Вообще ксенофобии было много, а на танцплощадках она и вовсе была, скорее, удалью, чем пороком, просто вместе с Целиной пришел мир, в котором разделять людей по фейсу стало исторически поздно, - мир Жоржи Амаду, наш мир. Видимо, поэтому конфликт отцов и детей на Целине приобрел внятные бразильские черты: отцам не нравились наши дикие танцы, они явно опасались повсюду прорастающих единоборств, и до многих так и не дошло, что смешанные класс и двор отвечают на реликтовую ксенофобию старшего поколения безоговорочным отторжением. Амаду лишь подтвердил то, что я и так уже знал: наше дело правое – и в танцах, и в карате, и уж тем более в наших собственных дворах и классах.


Мы начали учиться не закрывать глаз, смеяться над предрассудками и говорить «нет», когда надо сказать «нет» - ровно так, как это делал Педро Аршанжо Ожуоба.


Понятно, что лучшее решение проблемы - это когда она исчезает целиком, как не было, и Амаду в «Лавке чудес» внятно показал и этот процесс. Полное забвение работ Педро Аршанжо - это ведь сокрушительная победа его идей. По сути, этнографические труды Аршанжо зафиксировали последнее, что разделяло расы на касты, - изолированный этнический быт. Еще немного, и на Бразилию, не спросясь, обрушится первоцелинное своеволие развитого капитализма, и расизм станет столь же странным реликтом, как разделение города на пропитанные духом нетерпимости к чужакам районы. И тогда вопрос, «является ли негритянка Роза де Ошала мулаткой Ризолетой, происходящей от ведьмы, или Доротеей, заключившей сделку с дьяволом», станет столь же неакутален, как вопрос о пагубном влиянии чужой крови на уровень интеллекта. Предмет веры царит лишь до тех пор, пока не вступил в конфликт с требованиями рынка. Эти предметы веры вступили.

В общем, любой процесс, доведенный до логического конца, все меняет. Поэтому Педро Аршанжо и пришел от африканских культов к материализму синхронно с тем, как заменил ненависть знанием. Вера ведь уступает не только рынку, но и логике, возможно, она вообще всему на свете уступает.

Последнюю сходку район на район я зафиксировал в 1978 году, - в святость границ района мальчишки уже не верят. Последнего мужчину с топором наперевес я встретил в 1982 году, - право на суровую расплату за неверность как-то вот утратило свою неоспоримость. Два искренних выпада в адрес исторически братской Украины - это все, что я видел сам, лично за все четыре года. Мы шли к внутренней свободе от мнения альфа-самцов долго и трудно, и кто теперь откажется от своего права на «фе»?

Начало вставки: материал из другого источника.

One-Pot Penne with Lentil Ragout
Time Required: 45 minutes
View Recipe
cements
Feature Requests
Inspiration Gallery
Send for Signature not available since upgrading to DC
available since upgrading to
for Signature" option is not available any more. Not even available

Путь - к финалу. Поездив по свету, я остановился на Северном Кавказе. Скоро мой кот откроет сезон охоты на ночных бабочек размером с мужскую ладонь, по пути в магазин вижу, как в частном секторе охотятся на крыс ястребы (сильное зрелище), а сегодня во двор забежала отбившаяся от своих молодая, совсем еще глупая косуля - формально в границах города Майкоп. Здесь девушки держат спинки прямо, дети здороваются, а в семьях по трое детей, невзирая на предпоследнее место в России по уровню зарплат. Байя…

И именно здесь, на Кавказе, я признаю, что долго ошибался, думая, что наш феномен - строго целинный. Положа руку на сердце, и в Магадане, и на Дальнем Востоке, и в Поволжье, и в Москве, и на Кавказе люди так или иначе уже стали одним целым. Империя окончательно переросла подростковые фантазии и стала взрослой, умудренной, очень многому знающей цену страной.

С днем рождения, Жоржи Амаду! Мы с тобой одной крови - общечеловеческой.